(Stored data)
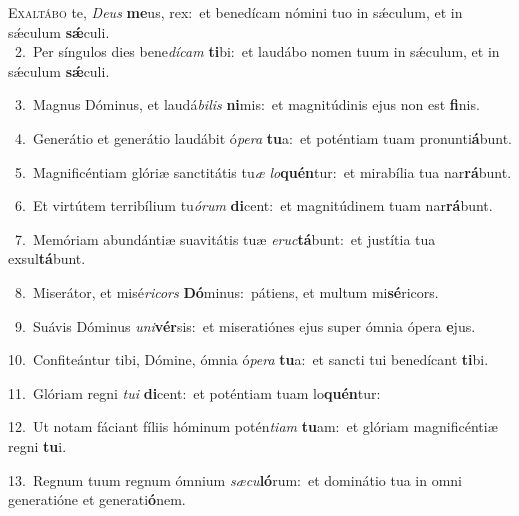 \lettrine{\initial\textcolor{\initialcolor}{E}}{xaltábo} te, \textit{De}\-\textit{us} \textbf{me}\-us, rex:~\star et benedícam nómini tuo in sǽculum, et in sǽculum \textbf{sǽ}\-culi.\\
{\numbfont\textcolor{\numbcolor}{~2.}}~Per síngulos dies bene\-\textit{dí}\-\textit{cam} \textbf{ti}\-bi:~\star et laudábo nomen tuum in sǽculum, et in sǽculum \textbf{sǽ}\-culi.\par
{\numbfont\textcolor{\numbcolor}{~3.}}~Magnus Dóminus, et laudá\-\textit{bi}\-\textit{lis} \textbf{ni}\-mis:~\star et magnitúdinis ejus non est \textbf{fi}\-nis.\par
{\numbfont\textcolor{\numbcolor}{~4.}}~Generátio et generátio laudábit ó\-\textit{pe}\-\textit{ra} \textbf{tu}\-a:~\star et poténtiam tuam pronunti\-\textbf{á}\-bunt.\par
{\numbfont\textcolor{\numbcolor}{~5.}}~Magnificéntiam glóriæ sanctitátis tu\textit{æ} \textit{lo}\-\textbf{quén}tur:~\star et mirabília tua nar\-\textbf{rá}\-bunt.\par
{\numbfont\textcolor{\numbcolor}{~6.}}~Et virtútem terribílium tu\-\textit{ó}\-\textit{rum} \textbf{di}\-cent:~\star et magnitúdinem tuam nar\-\textbf{rá}\-bunt.\par
{\numbfont\textcolor{\numbcolor}{~7.}}~Memóriam abundántiæ suavitátis tuæ \textit{e}\-\textit{ruc}\textbf{tá}bunt:~\star et justítia tua exsul\-\textbf{tá}\-bunt.\par
{\numbfont\textcolor{\numbcolor}{~8.}}~Miserátor, et misé\-\textit{ri}\-\textit{cors} \textbf{Dó}\-minus:~\star pátiens, et multum mi\-\textbf{sé}\-ricors.\par
{\numbfont\textcolor{\numbcolor}{~9.}}~Suávis Dóminus \textit{u}\-\textit{ni}\textbf{vér}sis:~\star et miseratiónes ejus super ómnia ópera \textbf{e}\-jus.\par
{\numbfont\textcolor{\numbcolor}{10.}}~Confiteántur tibi, Dómine, ómnia ó\-\textit{pe}\-\textit{ra} \textbf{tu}\-a:~\star et sancti tui benedícant \textbf{ti}\-bi.\par
{\numbfont\textcolor{\numbcolor}{11.}}~Glóriam regni \textit{tu}\-\textit{i} \textbf{di}\-cent:~\star et poténtiam tuam lo\-\textbf{quén}\-tur:\par
{\numbfont\textcolor{\numbcolor}{12.}}~Ut notam fáciant fíliis hóminum potén\-\textit{ti}\-\textit{am} \textbf{tu}\-am:~\star et glóriam magnificéntiæ regni \textbf{tu}\-i.\par
{\numbfont\textcolor{\numbcolor}{13.}}~Regnum tuum regnum ómnium \textit{sæ}\-\textit{cu}\textbf{ló}rum:~\star et dominátio tua in omni generatióne et generati\-\textbf{ó}\-nem.\par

Directions for this task: Locate the word "Dóminus" in the entries, and copy every line where it is found.

Completed task:
{\numbfont\textcolor{\numbcolor}{~3.}}~Magnus Dóminus, et laudá\-\textit{bi}\-\textit{lis} \textbf{ni}\-mis:~\star et magnitúdinis ejus non est \textbf{fi}\-nis.\par
{\numbfont\textcolor{\numbcolor}{~9.}}~Suávis Dóminus \textit{u}\-\textit{ni}\textbf{vér}sis:~\star et miseratiónes ejus super ómnia ópera \textbf{e}\-jus.\par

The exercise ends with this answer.